All of these tools are completely customizable by editing databases, INI files and/or editing building blocks located in the master templates.  No programming is required.

WORD RIBBON CUSTOMIZATIONS

Because we manage the links between documents and master Word templates (and because so doing requires a database table containing information about the relative few “master” templates), we can avoid maintenance nightmare that some firms are now experiencing with Word 2010 ribbon customizations.

That is, the challenge of populating the ribbon with controls to access tools resident in the master templates.  With Word 2003, that task was simple – you simply created a toolbar in the template and mapped the objects to the toolbar.

Replicating that functionality the Word 2010 ribbon presents some challenges.  What some firms are doing is taking time to do the XML coding and VBA callbacks for each and every master template that carries objects unique to that template.  Of course that means that if Word macros apply to multiple templates, the XML coding must be done in each and every relevant template.

We prefer to keep the environment easy to maintain and to that end have a solution that works well for us.  That is, our Word ribbon contains one, and only one, ribbon control to access what we call “Template Tools”.  The ribbon control is a “dynamic menu” meaning that its contents are populated at click time rather than at system load time.

Hence, if you add a new macro to be available to all documents linked to that template, you merely add a row to the database.

When clicked, it queries the database of Word templates to get a list of tools available to the current document’s master template, and populates the menu with those items only.

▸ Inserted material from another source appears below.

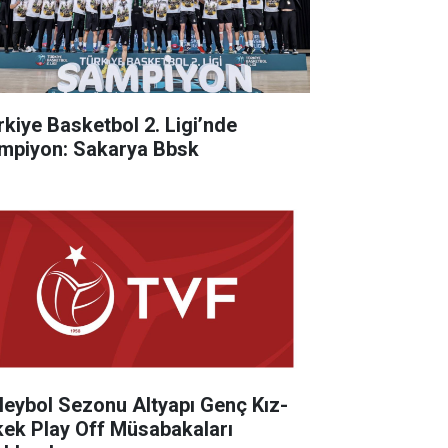
rkiye Basketbol 2. Ligi’nde
mpiyon: Sakarya Bbsk
leybol Sezonu Altyapı Genç Kız-
kek Play Off Müsabakaları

See below for an example for a letter, and for another master template (“blank document on letterhead”).  The two templates share three macros in common (Add Logo Graphics, Remove Logo Graphics, Update Logo Graphics).


    

The concept extends beyond the basic correspondence templates.  The BC Supreme Court Civil Rules bill of costs is a good example.  After initial document assembly, it is desirable to keep some tools handy for editing the document.  To that end, we set up a master template, link all assembled bills of costs to the master and use the template database to populate the template tools menu as follows


WE ARE FLEXIBLE

We share our Word template management strategies here to give the reader a sense of why things are as they are in our macro package, and to give you some ideas for managing your own Word macros and templates.
We do recognize that every firm is unique and that we must (and we do) adjust our general strategies to match the exact requirements of the client.